### Data provided
◇ ◇ ◇ ◇ ◇
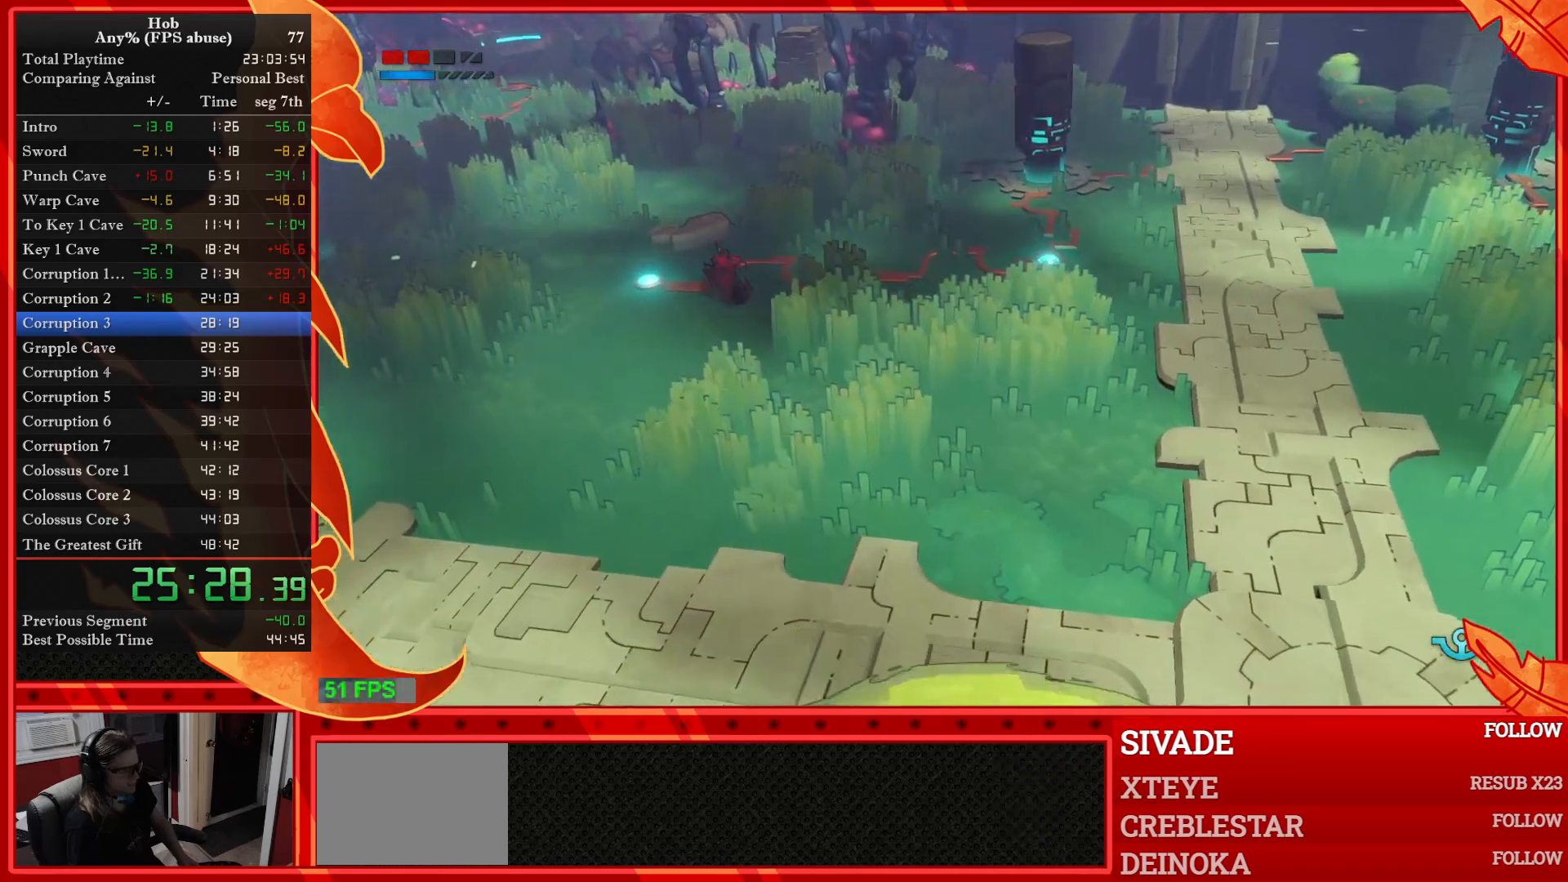
Gameplay with a controller (PlayStation layout); each line is a JSON object with the inputs held at the frame after it (dt_ms = milliseconds from this image to that frame). "button_events" lists button changes between this image and that frame as [ms after this image, input, new state], when the widget could be followed in between (sticks are given only as held states). This document gives stick clicks only as held states, not as events. Not read: R1.
{"dt_ms": 500, "buttons": [], "left_stick": "up-left", "right_stick": "center", "button_events": []}
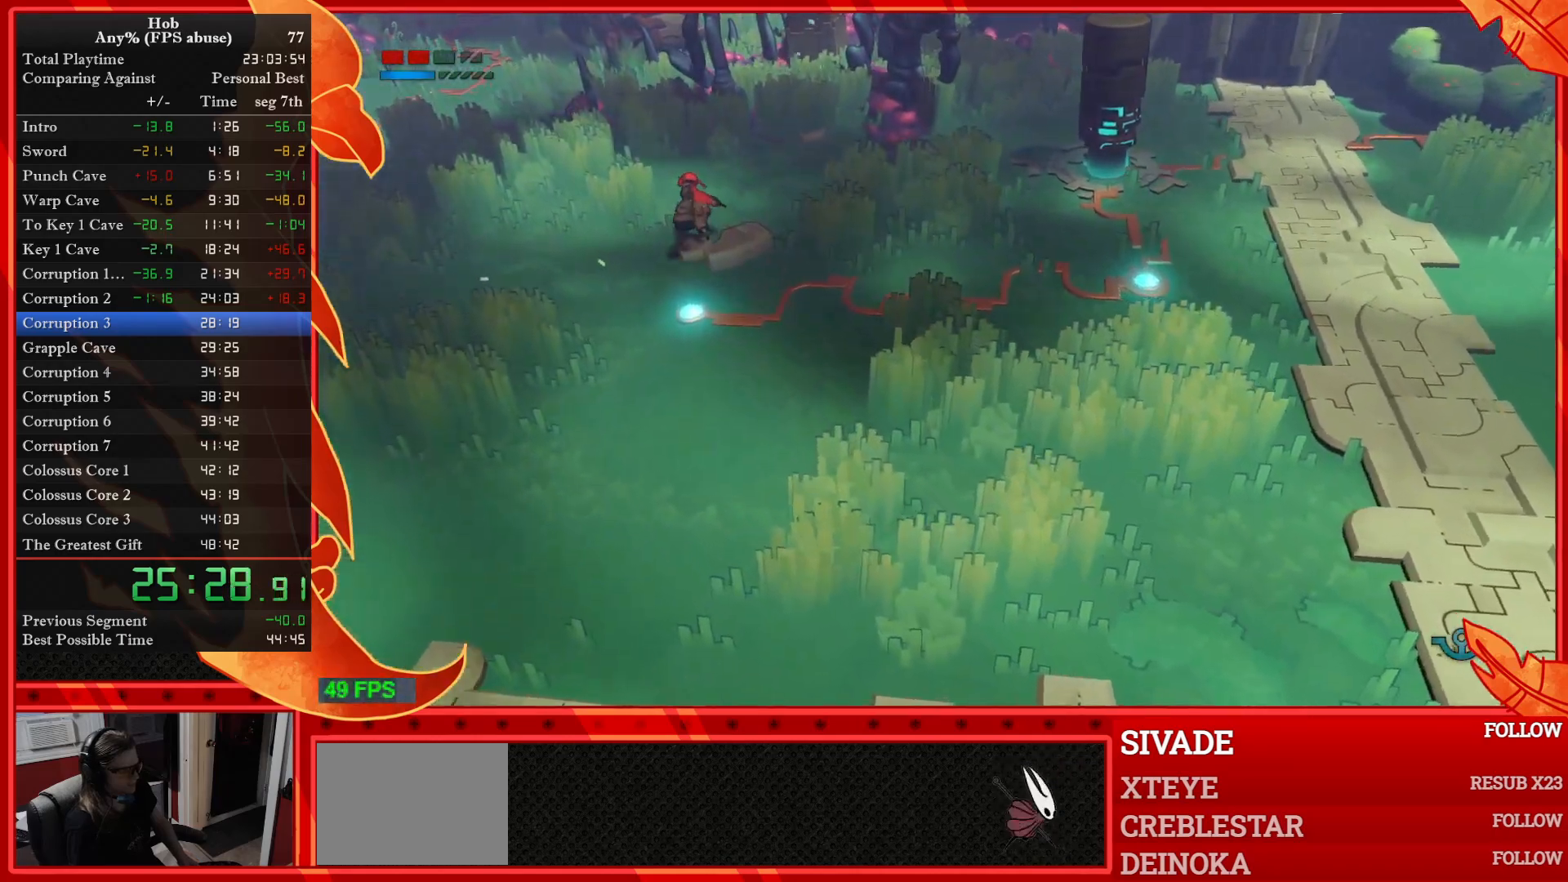
{"dt_ms": 1000, "buttons": [], "left_stick": "up-left", "right_stick": "center", "button_events": []}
◇ ◇ ◇ ◇ ◇
With the pictures omitted, give every line above again exactly.

### Task result
Gameplay with a controller (PlayStation layout); each line is a JSON object with the inputs held at the frame after it (dt_ms = milliseconds from this image to that frame). "button_events" lists button changes between this image and that frame as [ms after this image, input, new state], when the widget could be followed in between (sticks are given only as held states). This document gives stick clicks only as held states, not as events. Not read: R1.
{"dt_ms": 500, "buttons": [], "left_stick": "up-left", "right_stick": "center", "button_events": []}
{"dt_ms": 1000, "buttons": [], "left_stick": "up-left", "right_stick": "center", "button_events": []}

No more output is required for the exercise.